By 1973, Doorley had lost favor with the state Democratic Party leaders, as the Democratic City Committee refused to endorse his 1974 bid for re-election. Doorley faced three Democratic challengers in the primary, winning by about 2,000 votes. Many of the dissatisfied anti-Doorley Democrats defected to support Republican Cianci, helping him win the 1974 mayoral election.

==Later life==
In 1978, Doorley ran for Governor of Rhode Island as an independent, challenging incumbent Democrat J. Joseph Garrahy. Doorley would receive just over 6% of the vote as Garrahy would be re-elected in a landslide.

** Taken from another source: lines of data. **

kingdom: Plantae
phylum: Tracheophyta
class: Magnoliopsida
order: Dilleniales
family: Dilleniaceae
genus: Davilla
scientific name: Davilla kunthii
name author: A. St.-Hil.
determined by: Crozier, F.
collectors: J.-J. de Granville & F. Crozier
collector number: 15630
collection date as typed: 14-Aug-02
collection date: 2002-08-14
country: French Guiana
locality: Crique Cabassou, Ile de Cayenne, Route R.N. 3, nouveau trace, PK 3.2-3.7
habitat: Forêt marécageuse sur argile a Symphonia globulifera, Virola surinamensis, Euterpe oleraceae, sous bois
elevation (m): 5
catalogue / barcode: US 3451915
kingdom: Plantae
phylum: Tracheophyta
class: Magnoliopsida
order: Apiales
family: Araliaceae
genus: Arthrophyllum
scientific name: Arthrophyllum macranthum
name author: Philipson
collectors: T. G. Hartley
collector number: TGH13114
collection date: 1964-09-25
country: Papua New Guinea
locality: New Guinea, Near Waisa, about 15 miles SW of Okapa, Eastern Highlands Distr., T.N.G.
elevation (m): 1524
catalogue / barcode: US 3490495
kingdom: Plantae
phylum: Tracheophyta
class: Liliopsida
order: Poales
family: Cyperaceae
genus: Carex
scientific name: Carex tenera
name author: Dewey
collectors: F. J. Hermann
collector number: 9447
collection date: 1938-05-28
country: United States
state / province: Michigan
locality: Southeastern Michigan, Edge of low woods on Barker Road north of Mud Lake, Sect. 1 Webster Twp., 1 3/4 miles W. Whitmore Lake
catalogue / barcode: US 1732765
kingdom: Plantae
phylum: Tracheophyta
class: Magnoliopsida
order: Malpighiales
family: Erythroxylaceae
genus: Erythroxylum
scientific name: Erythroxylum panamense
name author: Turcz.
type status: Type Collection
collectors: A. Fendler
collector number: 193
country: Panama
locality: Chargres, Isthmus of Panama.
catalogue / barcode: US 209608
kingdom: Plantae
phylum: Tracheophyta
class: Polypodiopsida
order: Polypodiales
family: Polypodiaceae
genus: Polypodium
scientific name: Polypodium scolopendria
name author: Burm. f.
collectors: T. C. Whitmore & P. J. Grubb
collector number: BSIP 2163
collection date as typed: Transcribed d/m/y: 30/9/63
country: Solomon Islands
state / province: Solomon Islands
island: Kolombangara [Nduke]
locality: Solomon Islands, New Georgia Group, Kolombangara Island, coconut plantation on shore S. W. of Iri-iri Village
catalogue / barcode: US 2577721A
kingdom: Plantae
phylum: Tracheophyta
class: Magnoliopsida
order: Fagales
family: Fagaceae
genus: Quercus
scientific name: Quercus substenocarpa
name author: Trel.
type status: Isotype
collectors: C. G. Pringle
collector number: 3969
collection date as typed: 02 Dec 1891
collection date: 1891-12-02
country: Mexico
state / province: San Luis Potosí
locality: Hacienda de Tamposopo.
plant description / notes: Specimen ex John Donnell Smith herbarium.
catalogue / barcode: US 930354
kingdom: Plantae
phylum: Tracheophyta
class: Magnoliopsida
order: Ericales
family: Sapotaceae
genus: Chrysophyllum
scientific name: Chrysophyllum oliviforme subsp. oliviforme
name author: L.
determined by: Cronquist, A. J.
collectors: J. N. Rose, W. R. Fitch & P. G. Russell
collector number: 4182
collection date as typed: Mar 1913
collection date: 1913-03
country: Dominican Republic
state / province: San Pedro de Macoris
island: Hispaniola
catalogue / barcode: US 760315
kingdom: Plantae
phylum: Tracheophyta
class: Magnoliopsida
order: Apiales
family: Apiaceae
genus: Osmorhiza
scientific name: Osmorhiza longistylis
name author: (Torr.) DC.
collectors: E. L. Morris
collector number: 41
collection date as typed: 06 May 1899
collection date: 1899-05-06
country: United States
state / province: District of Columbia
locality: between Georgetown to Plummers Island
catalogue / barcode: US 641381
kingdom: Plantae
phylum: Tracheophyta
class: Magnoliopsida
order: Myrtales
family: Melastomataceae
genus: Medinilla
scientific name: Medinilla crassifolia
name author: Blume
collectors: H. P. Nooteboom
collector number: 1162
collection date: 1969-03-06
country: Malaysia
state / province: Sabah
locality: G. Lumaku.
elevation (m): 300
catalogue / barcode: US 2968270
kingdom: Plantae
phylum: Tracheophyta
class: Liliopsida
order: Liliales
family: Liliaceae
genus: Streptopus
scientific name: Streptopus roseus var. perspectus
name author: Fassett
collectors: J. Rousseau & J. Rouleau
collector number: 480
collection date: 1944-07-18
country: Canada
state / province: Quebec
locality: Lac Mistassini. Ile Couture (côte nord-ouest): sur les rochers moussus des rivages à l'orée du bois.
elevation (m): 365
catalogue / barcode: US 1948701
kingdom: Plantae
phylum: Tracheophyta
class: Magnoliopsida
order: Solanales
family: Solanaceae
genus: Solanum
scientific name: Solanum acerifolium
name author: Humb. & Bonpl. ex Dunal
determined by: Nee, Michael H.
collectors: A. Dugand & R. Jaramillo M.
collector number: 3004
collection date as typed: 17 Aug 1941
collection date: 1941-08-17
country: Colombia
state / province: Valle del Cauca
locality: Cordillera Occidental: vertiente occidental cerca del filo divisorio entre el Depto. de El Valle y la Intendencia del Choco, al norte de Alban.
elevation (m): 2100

Later in life, Doorley moved to Pompano Beach, Florida, but subsequently returned to Rhode Island, living in Narragansett. He was married to Marilyn Joan Donnelly until her death in 2010. He had six children from a former marriage with Claire Walsh.

June 11, 2012, was declared "Joe Doorley Day" by the Rhode Island General Assembly and a municipal complex at 444 Westminster Street was named in his honor.

Doorley died at his home in Narrgansett on July 31, 2022, at the age of 91.